▶ **WHAT YOU WILL DO**
Every line below from the one containing "ततं स नृपति राजा सभर्यात्मजबान्धवः ।" through the one containing "भक्त्वा सौख्यं सदान्ते" must be transcribed exactly. Omit all lines outside that stretch.

▶ **DATA PROVIDED**
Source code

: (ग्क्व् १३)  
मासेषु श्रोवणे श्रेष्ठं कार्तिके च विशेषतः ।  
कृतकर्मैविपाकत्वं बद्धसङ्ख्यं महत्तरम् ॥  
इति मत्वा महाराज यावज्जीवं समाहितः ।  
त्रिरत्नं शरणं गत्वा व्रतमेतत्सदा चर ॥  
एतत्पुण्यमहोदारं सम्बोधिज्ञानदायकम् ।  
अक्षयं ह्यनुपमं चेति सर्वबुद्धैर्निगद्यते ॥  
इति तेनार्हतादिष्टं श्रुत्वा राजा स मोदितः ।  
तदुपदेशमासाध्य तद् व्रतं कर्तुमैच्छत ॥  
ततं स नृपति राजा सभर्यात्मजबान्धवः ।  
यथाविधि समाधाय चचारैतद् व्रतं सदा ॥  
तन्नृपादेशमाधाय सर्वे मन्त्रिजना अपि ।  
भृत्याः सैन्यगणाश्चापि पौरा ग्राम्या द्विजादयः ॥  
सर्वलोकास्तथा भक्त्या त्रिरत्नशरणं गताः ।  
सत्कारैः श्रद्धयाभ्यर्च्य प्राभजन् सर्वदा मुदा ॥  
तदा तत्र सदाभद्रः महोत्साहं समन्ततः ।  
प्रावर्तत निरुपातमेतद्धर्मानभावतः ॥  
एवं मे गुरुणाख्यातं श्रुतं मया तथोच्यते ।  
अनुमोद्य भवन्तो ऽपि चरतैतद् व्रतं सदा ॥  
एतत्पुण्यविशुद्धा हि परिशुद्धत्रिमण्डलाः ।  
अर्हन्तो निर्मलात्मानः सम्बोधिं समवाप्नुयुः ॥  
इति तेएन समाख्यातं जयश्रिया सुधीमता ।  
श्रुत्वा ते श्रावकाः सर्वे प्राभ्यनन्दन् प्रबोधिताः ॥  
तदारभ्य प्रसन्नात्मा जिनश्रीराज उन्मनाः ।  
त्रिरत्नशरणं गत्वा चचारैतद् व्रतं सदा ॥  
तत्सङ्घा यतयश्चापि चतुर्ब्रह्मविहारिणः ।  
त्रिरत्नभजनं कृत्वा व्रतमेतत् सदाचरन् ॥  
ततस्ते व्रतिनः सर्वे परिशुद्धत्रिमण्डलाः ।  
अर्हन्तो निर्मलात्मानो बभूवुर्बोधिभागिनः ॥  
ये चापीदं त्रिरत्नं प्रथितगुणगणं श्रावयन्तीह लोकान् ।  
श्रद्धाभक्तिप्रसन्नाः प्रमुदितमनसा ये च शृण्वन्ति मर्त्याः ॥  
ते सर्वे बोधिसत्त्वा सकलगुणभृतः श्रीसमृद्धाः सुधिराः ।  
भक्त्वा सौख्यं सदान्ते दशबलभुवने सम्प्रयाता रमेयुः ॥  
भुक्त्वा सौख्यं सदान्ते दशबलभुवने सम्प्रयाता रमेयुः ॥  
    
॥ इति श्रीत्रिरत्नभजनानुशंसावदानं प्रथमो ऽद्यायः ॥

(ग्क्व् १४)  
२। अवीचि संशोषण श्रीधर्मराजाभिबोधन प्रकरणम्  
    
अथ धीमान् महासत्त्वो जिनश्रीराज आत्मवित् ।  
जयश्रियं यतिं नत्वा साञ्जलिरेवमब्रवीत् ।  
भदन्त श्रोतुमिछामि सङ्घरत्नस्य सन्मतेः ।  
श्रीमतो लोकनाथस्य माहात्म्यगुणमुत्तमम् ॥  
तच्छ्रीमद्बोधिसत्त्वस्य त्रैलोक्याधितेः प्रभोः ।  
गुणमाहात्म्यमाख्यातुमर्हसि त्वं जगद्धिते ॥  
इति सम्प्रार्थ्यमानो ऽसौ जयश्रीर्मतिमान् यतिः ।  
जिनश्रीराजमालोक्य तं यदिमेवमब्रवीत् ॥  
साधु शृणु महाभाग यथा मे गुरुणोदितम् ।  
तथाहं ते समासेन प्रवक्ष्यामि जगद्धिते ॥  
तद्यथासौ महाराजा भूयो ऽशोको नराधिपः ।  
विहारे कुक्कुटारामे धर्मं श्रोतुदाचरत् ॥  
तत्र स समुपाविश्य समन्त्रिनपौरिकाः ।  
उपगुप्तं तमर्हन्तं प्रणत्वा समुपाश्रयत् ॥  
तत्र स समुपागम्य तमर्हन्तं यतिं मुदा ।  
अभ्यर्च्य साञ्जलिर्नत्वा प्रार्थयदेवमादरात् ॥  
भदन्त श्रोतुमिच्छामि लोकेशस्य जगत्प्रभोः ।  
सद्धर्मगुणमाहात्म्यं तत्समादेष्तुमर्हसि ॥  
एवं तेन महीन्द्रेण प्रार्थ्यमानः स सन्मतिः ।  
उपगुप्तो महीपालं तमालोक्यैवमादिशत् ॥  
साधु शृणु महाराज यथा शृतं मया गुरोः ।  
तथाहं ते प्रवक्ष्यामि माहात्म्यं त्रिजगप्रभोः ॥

▶ **RESULT FOR THIS TASK**
ततं स नृपति राजा सभर्यात्मजबान्धवः ।  
यथाविधि समाधाय चचारैतद् व्रतं सदा ॥  
तन्नृपादेशमाधाय सर्वे मन्त्रिजना अपि ।  
भृत्याः सैन्यगणाश्चापि पौरा ग्राम्या द्विजादयः ॥  
सर्वलोकास्तथा भक्त्या त्रिरत्नशरणं गताः ।  
सत्कारैः श्रद्धयाभ्यर्च्य प्राभजन् सर्वदा मुदा ॥  
तदा तत्र सदाभद्रः महोत्साहं समन्ततः ।  
प्रावर्तत निरुपातमेतद्धर्मानभावतः ॥  
एवं मे गुरुणाख्यातं श्रुतं मया तथोच्यते ।  
अनुमोद्य भवन्तो ऽपि चरतैतद् व्रतं सदा ॥  
एतत्पुण्यविशुद्धा हि परिशुद्धत्रिमण्डलाः ।  
अर्हन्तो निर्मलात्मानः सम्बोधिं समवाप्नुयुः ॥  
इति तेएन समाख्यातं जयश्रिया सुधीमता ।  
श्रुत्वा ते श्रावकाः सर्वे प्राभ्यनन्दन् प्रबोधिताः ॥  
तदारभ्य प्रसन्नात्मा जिनश्रीराज उन्मनाः ।  
त्रिरत्नशरणं गत्वा चचारैतद् व्रतं सदा ॥  
तत्सङ्घा यतयश्चापि चतुर्ब्रह्मविहारिणः ।  
त्रिरत्नभजनं कृत्वा व्रतमेतत् सदाचरन् ॥  
ततस्ते व्रतिनः सर्वे परिशुद्धत्रिमण्डलाः ।  
अर्हन्तो निर्मलात्मानो बभूवुर्बोधिभागिनः ॥  
ये चापीदं त्रिरत्नं प्रथितगुणगणं श्रावयन्तीह लोकान् ।  
श्रद्धाभक्तिप्रसन्नाः प्रमुदितमनसा ये च शृण्वन्ति मर्त्याः ॥  
ते सर्वे बोधिसत्त्वा सकलगुणभृतः श्रीसमृद्धाः सुधिराः ।  
भक्त्वा सौख्यं सदान्ते दशबलभुवने सम्प्रयाता रमेयुः ॥  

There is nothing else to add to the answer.